Be patient; it might take time to wake up back-surface sensation.
TO DO
Three-Part Breath
15 minutes
Releasing holding of muscles and organs of the abdomen can enhance breath.
Lying comfortably on your back:
• Place your hands on your belly. Breathe into this area.
• Imagine a heavy book on your belly; let it rise and fall with each breath.
• Touch your lower ribs. On the in-breath, fill the belly and then expand the circumference of your lower ribs. On the out-breath, soften or condense these areas.
• Touch your upper ribs, under the collarbone and armpits. On the in-breath, fill the belly area, then expand the ribs, and then lift and expand the upper thorax.
• Repeat the three-part breath several times; the bottom fills first.
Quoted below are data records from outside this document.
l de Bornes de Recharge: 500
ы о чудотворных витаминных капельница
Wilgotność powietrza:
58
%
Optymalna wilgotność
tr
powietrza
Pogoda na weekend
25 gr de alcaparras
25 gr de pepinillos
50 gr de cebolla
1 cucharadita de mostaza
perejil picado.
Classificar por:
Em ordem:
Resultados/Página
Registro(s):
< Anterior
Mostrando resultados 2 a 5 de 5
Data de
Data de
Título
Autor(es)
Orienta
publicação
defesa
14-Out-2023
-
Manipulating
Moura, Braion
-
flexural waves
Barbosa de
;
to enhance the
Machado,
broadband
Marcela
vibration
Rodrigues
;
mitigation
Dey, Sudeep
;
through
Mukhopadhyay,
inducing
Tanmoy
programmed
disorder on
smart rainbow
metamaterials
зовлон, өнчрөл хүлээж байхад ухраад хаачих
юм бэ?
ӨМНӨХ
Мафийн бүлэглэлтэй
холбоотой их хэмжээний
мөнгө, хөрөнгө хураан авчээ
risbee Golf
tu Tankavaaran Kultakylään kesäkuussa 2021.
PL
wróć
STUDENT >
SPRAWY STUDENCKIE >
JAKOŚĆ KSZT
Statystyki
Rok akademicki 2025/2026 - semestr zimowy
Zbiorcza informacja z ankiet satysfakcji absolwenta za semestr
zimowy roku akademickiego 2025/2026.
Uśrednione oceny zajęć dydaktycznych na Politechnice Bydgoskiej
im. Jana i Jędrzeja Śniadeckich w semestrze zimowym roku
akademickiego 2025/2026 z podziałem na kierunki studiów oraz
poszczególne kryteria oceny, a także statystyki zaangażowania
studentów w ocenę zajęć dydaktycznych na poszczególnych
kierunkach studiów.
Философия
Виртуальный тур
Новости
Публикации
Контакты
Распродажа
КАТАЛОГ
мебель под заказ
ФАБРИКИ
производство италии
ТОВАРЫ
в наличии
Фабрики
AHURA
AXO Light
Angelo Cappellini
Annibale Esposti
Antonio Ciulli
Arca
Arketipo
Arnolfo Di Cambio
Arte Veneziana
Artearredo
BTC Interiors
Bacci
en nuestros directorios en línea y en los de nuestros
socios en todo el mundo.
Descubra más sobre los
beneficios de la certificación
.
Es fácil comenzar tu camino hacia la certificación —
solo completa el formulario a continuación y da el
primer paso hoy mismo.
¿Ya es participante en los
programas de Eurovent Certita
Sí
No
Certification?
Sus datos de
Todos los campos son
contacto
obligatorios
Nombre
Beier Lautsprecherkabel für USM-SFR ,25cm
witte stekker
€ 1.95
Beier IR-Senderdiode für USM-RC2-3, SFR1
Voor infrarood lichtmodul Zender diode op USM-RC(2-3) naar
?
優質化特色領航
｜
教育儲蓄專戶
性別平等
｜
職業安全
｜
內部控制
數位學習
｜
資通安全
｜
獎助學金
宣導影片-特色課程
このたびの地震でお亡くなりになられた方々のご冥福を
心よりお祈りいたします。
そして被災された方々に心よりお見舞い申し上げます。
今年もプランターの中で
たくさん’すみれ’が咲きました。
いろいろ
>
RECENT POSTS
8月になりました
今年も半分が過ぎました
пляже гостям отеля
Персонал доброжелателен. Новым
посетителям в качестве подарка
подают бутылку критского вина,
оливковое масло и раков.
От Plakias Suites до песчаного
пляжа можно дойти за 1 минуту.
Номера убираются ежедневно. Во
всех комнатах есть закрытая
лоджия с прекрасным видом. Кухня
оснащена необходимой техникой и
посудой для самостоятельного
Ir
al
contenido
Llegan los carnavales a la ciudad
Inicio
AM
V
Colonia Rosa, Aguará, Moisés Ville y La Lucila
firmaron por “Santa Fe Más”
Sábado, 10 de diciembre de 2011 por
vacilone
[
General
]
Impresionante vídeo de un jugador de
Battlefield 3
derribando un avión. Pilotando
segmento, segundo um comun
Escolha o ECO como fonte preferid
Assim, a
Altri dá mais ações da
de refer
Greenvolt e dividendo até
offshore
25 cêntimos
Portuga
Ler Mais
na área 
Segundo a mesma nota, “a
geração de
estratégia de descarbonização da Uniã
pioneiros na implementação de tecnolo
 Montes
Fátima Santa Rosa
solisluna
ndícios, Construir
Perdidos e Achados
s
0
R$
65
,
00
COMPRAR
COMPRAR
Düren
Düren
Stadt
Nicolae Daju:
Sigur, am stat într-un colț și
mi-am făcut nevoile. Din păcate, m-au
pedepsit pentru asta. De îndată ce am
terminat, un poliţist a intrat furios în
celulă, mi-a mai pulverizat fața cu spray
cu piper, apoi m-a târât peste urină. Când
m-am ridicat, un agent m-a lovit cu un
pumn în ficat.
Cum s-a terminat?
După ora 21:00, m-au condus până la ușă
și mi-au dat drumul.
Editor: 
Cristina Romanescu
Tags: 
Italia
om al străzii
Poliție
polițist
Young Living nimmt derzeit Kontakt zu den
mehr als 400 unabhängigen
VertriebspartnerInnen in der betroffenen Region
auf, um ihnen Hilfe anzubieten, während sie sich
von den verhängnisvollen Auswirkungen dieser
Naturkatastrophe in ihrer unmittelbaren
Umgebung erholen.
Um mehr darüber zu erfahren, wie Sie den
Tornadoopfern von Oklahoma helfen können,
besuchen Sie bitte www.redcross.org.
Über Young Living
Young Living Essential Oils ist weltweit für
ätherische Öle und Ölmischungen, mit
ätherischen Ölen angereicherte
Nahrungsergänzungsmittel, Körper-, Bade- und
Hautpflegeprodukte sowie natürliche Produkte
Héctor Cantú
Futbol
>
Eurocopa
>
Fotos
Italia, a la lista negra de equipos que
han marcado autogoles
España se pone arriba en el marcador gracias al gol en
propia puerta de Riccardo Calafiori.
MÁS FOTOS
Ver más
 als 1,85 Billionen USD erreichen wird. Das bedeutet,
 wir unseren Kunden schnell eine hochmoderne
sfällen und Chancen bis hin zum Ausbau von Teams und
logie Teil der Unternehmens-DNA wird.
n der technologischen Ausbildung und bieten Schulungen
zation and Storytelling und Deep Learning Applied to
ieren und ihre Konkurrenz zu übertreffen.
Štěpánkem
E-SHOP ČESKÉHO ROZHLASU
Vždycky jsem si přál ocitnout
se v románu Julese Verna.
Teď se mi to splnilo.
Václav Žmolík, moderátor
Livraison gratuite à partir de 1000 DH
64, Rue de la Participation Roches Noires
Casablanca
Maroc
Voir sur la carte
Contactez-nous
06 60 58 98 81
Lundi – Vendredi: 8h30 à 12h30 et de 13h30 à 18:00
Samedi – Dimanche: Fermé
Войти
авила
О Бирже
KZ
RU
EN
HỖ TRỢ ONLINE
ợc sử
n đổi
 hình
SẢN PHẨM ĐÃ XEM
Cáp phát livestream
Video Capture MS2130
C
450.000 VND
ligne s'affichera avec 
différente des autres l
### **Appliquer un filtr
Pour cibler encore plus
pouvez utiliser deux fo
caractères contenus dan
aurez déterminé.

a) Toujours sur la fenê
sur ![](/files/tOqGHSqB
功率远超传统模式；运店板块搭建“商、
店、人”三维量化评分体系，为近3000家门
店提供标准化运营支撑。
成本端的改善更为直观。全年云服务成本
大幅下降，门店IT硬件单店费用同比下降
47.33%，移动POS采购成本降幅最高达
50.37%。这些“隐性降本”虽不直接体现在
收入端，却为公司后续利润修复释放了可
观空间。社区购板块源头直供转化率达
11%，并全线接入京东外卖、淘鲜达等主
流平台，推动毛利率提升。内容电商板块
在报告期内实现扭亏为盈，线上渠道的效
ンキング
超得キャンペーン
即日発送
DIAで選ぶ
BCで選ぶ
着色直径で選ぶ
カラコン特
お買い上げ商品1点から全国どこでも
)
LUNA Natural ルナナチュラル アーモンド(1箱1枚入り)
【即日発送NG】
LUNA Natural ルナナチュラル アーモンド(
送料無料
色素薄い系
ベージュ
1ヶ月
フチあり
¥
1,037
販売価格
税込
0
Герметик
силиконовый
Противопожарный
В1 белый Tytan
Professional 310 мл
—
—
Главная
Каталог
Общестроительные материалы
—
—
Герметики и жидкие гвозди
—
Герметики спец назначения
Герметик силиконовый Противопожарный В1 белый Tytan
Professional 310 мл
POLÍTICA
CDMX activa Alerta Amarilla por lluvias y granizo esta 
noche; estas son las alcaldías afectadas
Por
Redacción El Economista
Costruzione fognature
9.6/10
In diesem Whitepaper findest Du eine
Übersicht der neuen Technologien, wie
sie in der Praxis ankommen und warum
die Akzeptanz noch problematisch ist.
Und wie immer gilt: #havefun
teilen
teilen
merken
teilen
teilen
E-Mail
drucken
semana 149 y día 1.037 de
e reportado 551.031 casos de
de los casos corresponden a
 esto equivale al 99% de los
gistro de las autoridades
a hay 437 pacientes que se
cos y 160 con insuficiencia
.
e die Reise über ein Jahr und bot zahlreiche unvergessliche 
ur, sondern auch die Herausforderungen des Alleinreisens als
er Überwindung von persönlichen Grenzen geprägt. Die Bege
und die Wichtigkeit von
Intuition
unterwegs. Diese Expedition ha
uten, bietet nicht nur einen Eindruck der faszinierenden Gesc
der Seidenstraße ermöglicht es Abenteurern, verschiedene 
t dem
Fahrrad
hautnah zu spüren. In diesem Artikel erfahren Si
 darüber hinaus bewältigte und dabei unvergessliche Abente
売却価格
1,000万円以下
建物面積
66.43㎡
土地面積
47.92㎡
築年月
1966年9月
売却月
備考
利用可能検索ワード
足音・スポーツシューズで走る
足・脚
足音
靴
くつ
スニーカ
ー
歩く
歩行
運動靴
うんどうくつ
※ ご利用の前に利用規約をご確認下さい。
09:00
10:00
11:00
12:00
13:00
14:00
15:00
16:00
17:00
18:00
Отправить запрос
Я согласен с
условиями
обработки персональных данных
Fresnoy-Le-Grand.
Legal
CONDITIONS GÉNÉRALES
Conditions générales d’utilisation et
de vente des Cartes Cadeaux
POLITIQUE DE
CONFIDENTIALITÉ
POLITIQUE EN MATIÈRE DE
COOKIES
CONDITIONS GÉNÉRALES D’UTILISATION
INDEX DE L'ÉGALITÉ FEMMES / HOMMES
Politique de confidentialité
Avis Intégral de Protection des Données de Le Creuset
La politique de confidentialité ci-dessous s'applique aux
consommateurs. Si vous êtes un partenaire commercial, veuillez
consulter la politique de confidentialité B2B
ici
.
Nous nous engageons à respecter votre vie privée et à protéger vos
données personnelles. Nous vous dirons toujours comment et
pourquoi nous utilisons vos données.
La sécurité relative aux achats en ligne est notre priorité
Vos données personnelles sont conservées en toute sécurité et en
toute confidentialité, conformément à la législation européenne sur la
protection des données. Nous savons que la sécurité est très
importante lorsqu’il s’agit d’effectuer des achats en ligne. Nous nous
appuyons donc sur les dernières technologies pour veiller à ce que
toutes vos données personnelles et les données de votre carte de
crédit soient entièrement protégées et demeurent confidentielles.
Eventually, you can exaggerate the movement less. Abdominal support in the front body is active, and the organs are free to move.
TO DANCE
Refreshing What’s Needed—Dancing with a Partner (Susanna Recchia)
15 minutes
Working with a partner activates connection, both to self and to other.
Begin walking, and place your hand on the upper back of someone in the room, then lightly stroke from upper to lower spine.
• Following the sensation of touch, both movers release their body weight toward the floor, starting with the head and upper spine.
• Roll and stand individually; resume walking. You may touch or be touched at any moment.
• Touch a new partner, rolling down the spine to yield to the floor. Roll, stand, and walk.
• Repeat, keeping the rhythm of walking underlying your exploration. Avoid talking, so you can focus on the sensations of touching and being touched.
• Pause. Find a new partner.
• The toucher places one hand on the partner’s upper back area, behind the heart; prepare to move with your partner in this position.